Search code examples
markdownpandoccjkxelatex

pandoc does not recognize Chinese characters


I want to compile, with pandoc, a Markdown document containing CJK elements (Chinese, actually). It was stated there that --latex-engine=xelatex option allows pandoc to compile Unicode characters.

However, I tried
cjk.md:

Hello
你好

compiled with (in bash)

pandoc -s -o cjk.pdf --latex-engine=xelatex cjk.md

But the resulting .pdf has only Hello shown, while 你好 was missing. Have I missed something? pandoc is updated; I'm using Macbook Air (bought 2012), updated to Sierra. I have properly installed xelatex (in MacTex I suppose), since when I used texstudio to compile xelatex, there was no problem.


Solution

  • Solved. Tl;dr: it's not enough to set compiler to be xelatex instead of pdflatex; one has to include package xeCJK as well, but for where it should be, see below.


    Edit: the below can also be achieved by setting these pandoc template variables:

    ---
    CJKmainfont: STSong
    CJKoptions:
      - BoldFont=STHeiti
      - ItalicFont=STKaiti
    ---
    
    Hello 你好
    

    In my case, pandoc reads a .md, converts it to be a .tex, and call compiler to compile that to be a .pdf. Thus, in theory, what I can do normally with a tex-like compiler, can be done with pandoc as well --- it is only that I have to specify required template.

    The pandoc calls its own latex template, which we can cat in the terminal by a prewritten command:

    pandoc -D latex > default.latex
    

    This essentially copies a new file default.latex to . (current directory). It is this I now modify. Append this option to pandoc when compiling:

    --template=my-directory/my-template.latex
    

    In the past I type Chinese characters (or more generally, CJK), I use a template beginning with

    \documentclass[12pt]{article}
    \usepackage{xeCJK}% use Latin font whenever possible
    \usepackage{fontspec}% set Chinese fonts, as follows
    \setCJKmainfont[BoldFont=STHeiti,ItalicFont=STKaiti]{STSong}
    \setCJKsansfont[BoldFont=STHeiti]{STXihei}
    \setCJKmonofont{STFangsong}
    % .... whatever xeCJK commands you use
    

    The fonts should be those your system permits; these shown above are shipped with mac.

    But when I simply pasted this into the pandoc-provied template, there were many cryptic error messages

    option clash for package XXXX....
    

    This was because the pandoc-proviede template already defined xeCJK. Indeed, search these lines:

    $if(CJKmainfont)$
        \usepackage{xeCJK}
        \setCJKmainfont[$for(CJKoptions)$$CJKoptions$$sep$,$endfor$]{$CJKmainfont$}
    $endif$
    

    These lines (quoted part) should be replaced by

    \usepackage{xeCJK}
    \setCJKmainfont[BoldFont=STHeiti,ItalicFont=STKaiti]{STSong}
    % .... and so on, whatever you call from xeCJK
    

    i.e., delete if, so that xeCJK is always executed; otherwise, xeCJK line will not be copied to the intermediate .tex file.
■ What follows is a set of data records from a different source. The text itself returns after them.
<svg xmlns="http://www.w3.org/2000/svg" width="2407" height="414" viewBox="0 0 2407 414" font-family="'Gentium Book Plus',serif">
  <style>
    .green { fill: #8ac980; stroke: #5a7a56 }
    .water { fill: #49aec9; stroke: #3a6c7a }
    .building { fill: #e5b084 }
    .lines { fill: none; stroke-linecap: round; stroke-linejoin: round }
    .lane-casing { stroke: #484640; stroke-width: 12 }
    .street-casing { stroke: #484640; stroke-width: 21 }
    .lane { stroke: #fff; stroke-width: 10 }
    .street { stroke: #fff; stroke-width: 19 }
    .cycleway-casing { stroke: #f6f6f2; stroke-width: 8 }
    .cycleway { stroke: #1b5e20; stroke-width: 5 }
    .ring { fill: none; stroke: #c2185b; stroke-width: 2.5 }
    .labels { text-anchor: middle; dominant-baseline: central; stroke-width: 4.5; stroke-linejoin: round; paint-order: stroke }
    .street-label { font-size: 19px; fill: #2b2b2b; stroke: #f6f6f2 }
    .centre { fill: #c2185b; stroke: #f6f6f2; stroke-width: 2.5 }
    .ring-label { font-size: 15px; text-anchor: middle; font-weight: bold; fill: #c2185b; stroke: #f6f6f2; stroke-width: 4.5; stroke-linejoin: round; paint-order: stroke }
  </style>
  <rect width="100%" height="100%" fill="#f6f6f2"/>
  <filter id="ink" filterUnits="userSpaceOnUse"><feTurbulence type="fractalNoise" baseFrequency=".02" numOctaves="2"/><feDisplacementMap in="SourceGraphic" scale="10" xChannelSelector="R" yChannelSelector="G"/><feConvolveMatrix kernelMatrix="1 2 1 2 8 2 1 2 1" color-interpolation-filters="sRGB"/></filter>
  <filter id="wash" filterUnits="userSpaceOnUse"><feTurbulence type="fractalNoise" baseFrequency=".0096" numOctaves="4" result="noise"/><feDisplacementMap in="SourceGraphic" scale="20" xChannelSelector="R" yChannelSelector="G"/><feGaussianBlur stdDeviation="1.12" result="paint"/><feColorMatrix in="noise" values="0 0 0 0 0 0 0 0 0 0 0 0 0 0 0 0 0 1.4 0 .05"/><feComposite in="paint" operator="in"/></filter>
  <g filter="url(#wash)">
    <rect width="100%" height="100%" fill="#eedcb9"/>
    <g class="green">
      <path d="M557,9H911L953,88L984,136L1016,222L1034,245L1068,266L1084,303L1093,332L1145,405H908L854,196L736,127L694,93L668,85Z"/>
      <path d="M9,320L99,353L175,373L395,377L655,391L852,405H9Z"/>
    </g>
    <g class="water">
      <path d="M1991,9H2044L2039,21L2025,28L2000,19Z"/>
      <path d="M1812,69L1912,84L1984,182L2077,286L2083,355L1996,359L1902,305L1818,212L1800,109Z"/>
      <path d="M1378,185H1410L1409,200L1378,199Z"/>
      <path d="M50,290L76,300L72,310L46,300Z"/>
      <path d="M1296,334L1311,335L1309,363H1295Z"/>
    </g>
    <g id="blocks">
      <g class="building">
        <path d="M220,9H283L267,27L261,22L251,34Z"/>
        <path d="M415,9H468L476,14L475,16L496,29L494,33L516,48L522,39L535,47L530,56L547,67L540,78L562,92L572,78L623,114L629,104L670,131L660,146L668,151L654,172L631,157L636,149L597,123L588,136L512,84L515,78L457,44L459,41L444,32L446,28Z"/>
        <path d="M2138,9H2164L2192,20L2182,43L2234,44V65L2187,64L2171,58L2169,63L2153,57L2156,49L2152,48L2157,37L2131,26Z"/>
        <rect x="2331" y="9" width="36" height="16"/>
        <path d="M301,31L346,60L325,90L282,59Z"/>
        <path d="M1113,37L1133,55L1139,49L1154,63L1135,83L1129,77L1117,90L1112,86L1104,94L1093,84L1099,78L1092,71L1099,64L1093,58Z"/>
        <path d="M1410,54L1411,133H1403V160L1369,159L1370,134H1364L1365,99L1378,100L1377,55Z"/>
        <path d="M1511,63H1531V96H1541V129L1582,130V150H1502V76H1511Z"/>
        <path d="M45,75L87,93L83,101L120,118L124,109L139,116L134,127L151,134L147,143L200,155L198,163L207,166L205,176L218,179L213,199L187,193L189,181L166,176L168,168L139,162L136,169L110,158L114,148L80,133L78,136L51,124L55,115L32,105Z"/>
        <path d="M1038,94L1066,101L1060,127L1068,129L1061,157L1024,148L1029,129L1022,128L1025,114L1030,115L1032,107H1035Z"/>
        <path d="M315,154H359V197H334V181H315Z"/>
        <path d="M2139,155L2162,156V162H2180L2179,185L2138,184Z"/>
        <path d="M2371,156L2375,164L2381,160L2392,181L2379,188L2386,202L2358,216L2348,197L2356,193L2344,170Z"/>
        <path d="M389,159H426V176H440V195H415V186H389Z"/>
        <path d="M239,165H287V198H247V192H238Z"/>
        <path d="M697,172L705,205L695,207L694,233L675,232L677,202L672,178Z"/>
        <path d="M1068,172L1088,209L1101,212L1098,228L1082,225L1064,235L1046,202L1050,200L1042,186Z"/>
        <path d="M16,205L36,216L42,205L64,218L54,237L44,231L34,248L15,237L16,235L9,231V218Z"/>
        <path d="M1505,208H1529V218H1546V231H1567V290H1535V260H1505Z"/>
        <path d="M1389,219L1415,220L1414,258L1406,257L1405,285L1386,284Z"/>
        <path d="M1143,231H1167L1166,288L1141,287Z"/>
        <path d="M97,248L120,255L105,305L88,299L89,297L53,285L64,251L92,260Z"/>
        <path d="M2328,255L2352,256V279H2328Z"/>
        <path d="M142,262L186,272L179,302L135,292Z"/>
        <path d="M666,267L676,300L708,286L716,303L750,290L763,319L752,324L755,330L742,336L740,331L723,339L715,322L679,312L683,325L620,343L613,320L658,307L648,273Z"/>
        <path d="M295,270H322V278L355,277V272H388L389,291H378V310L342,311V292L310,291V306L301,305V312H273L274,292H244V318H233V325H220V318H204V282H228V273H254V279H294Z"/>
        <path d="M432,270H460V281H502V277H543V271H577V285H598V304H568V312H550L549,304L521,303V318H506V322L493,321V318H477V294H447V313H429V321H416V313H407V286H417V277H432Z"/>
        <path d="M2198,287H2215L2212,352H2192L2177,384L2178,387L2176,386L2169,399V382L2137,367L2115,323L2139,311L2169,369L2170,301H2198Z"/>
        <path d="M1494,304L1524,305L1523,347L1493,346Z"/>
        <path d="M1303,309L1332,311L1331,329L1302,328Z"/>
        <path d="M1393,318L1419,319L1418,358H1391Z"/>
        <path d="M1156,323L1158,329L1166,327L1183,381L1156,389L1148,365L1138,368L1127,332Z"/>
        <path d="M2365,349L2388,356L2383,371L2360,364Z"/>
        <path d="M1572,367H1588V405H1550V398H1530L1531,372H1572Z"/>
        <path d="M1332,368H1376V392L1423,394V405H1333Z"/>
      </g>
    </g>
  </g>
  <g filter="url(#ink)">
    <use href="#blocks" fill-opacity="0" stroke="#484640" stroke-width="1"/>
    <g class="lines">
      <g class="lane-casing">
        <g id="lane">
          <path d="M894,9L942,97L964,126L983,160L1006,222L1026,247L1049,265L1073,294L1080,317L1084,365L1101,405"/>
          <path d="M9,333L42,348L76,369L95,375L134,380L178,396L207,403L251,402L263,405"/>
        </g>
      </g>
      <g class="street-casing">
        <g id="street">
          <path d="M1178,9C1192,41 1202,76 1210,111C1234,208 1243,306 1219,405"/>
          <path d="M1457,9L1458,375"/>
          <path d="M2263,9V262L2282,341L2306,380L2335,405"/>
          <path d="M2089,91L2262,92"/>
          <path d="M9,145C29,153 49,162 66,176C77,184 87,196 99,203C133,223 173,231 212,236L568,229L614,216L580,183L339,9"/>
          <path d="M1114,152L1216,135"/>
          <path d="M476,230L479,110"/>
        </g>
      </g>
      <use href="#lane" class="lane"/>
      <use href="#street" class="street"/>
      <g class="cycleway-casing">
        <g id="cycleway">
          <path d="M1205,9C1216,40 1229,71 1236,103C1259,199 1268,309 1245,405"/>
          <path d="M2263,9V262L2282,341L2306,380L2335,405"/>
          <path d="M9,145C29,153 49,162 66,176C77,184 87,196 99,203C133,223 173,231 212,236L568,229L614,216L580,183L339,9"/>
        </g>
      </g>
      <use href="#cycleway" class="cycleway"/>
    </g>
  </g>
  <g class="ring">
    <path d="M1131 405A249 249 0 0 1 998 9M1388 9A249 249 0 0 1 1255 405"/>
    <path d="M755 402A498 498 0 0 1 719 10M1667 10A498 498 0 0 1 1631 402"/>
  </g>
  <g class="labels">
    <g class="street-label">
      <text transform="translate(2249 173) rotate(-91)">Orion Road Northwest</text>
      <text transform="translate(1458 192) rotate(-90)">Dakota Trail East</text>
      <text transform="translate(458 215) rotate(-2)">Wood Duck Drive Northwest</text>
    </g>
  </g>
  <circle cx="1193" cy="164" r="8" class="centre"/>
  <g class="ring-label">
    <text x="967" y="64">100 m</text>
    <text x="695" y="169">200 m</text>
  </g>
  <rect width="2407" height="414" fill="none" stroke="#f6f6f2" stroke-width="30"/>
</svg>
And also delete \usepackage{fontspec}, because it is called by pandoc by default, otherwise error message occurs for packages are called twice in the intermediate .tex file.


    acknowledgement: [1] [2] [3]

    Sorry I didn't keep track of every websites from which I referenced, but none gets it all right anyway, or are outdated. Of most help is mb21, who suggested in the comment that I output .tex to debug, after which I found xeCJK was not included.

    I have spent some 10+ hrs on this issue, but from now on I can happily type Chinese in a markdown file. I have wrote this down for poor posterity's sake.